The word “nation” is one of those words that gets thrown around haphazardly by academics, laypeople and politicians alike; it has become synonymous with “nation-state” and “state” to describe what we understand today as the global polities we refer to as countries. But there are distinctions to be made, and the reason it’s important is because of the rapidly changing nature of the global political arena in which indigenous peoples find themselves engaging. Words have the power to create reality, not just reflect it—especially in law—so we must be very clear to say what we mean, and mean what we say.
In academic circles there are vigorous debates about what constitutes a nation, a state or a nation-state. In international relations theory the terms are used to describe a singular international system in which state governments and non-governmental bodies interact with each other, which privileges the centrality of the state as the primary actor. Other social science theories are more critical about this line of analysis; the state is, they argue, a very recent human creation that goes back only to the European Treaty of Westphalia in 1648, resulting in what we call the Westphalian system. Theories diverge from there, but it is from the perspective of Fourth World theory (which is one form of indigenous theory) that I draw my distinctions.
Nations are distinct communities of people who have long, historic relationships to place out of which their collective identities form. This includes what we today call “indigenous peoples,” which refers broadly speaking to peoples colonized since the “discovery” of the “New World.” Yet it is not limited to indigenous peoples as we commonly understand them; in general nations are peoples who have been encapsulated or subsumed by the formation of states around them. They can be found on all the world’s populated continents and some scholars contend that one third of the world’s population is comprised of these nations. There’s a good chance you’ve never heard of most of them. Some examples include the Basque (Spain and France), Thuringia (Germany), Guernsey (Great Britain), Baluchistan (Pakistan, Afghanistan, Iran), Nagaland (India)—and there are many, many more.
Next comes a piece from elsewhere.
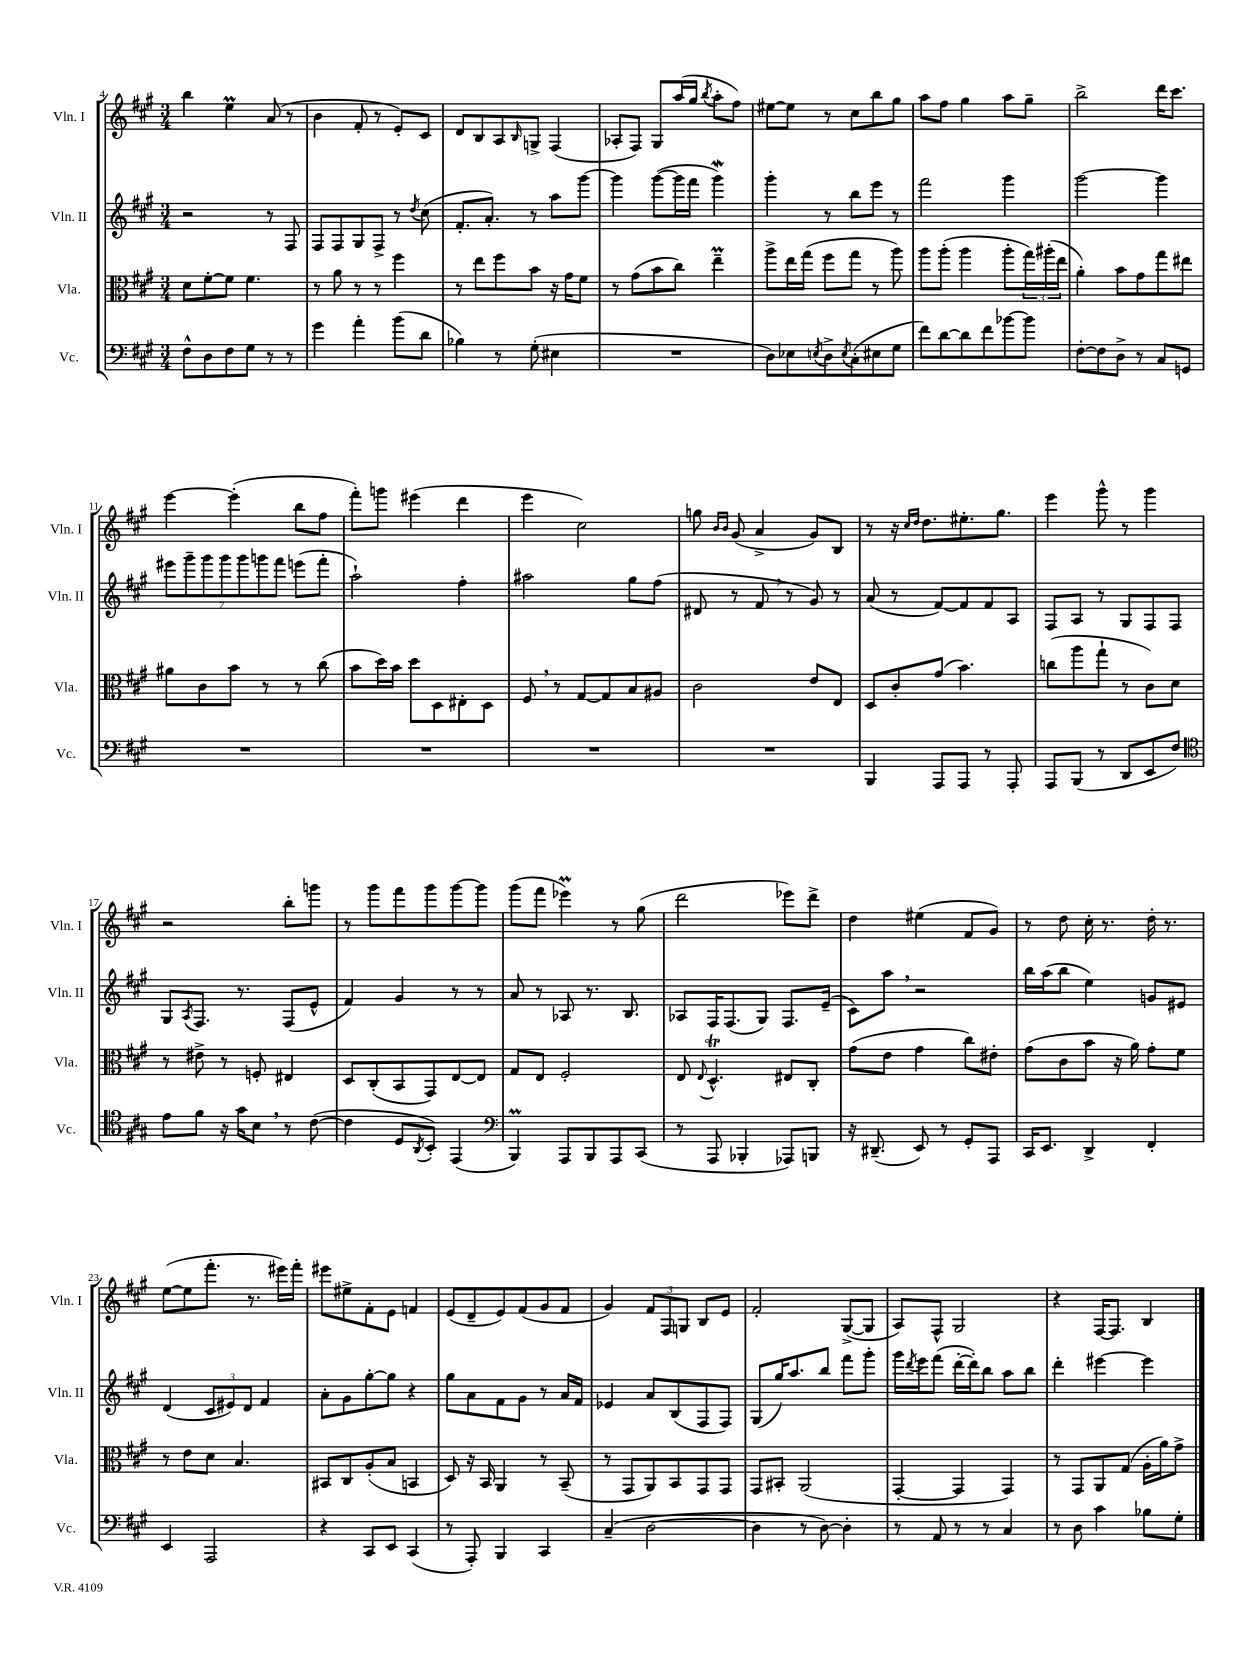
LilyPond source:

The term “nation-state” is often used to describe what are simply states, but in actuality very few of the world’s independent states are nation-states. The majority of states are a plurality of two or more nations that have been artificially joined together under the umbrella of a state (whether consentingly or not), whereas nation-states are single nations that have formed into states under the Westphalian system. Less than 5% of the world’s states are nation-states; examples include Iceland and the Federation of Micronesia.
What we refer to today as an “international system” is a complex maze of states, regional state coalitions, multinational corporations, non-governmental organizations and other non-state actors, including nations (often under the rubric of “indigenous peoples”). It’s a web of relationships between entities who have power and those who do not and it is always changing. When the United Nations first formed in 1945 there were no more than 50 states in the world; today there are more than 200, owing to the breakup of empires, fragmenting into smaller political bodies organized as states in the move to resist the domination that comes with the concentration of power inherent in an empire or a state.
One of the significant trends in the system is in how nations are able to mediate their often very contentious relationships with states, thanks to the ever-increasing demands for democracy and human rights. States are being held accountable by nations who are reclaiming their autonomy, and as a result we are seeing new formulations of nations as international political entities that exceed domestic laws, supported by the international system via human rights instruments like the UN Declaration on the Rights of Indigenous Peoples and others.
For tribal nation governments this means the emergence of new kinds of arrangements with the US federal government. It increases self-determination and how nations exercise it at every level, from within their communities to their engagement with the United Nations and even in diplomatic relations with states as a process of their political development. We can call this process the practice of “nation-craft” (as opposed to “state-craft”); it was evident this year at the Twelfth Session of the Permanent Forum on Indigenous Issues in May with the statement of 72 Indian nations.
Indians have been taking their concerns to the international arena since at least the 1920s, so Native peoples working within the United Nations is nothing new. What is new is the engagement of tribal governments because up until now it has been primarily through the participation of civil society groups, not governments. It will be necessary and appropriate for Native peoples to continue to work for indigenous rights in the realm of civil society, but it is at the level of tribal government where the advancement of nationhood and political status for indigenous nations will occur.
Dina Gilio-Whitaker is a freelance journalist and Research Associate at the Center for World Indigenous Studies. She was educated at the University of New Mexico and holds a bachelor's degree in Native American Studies and a master's degree in American Studies.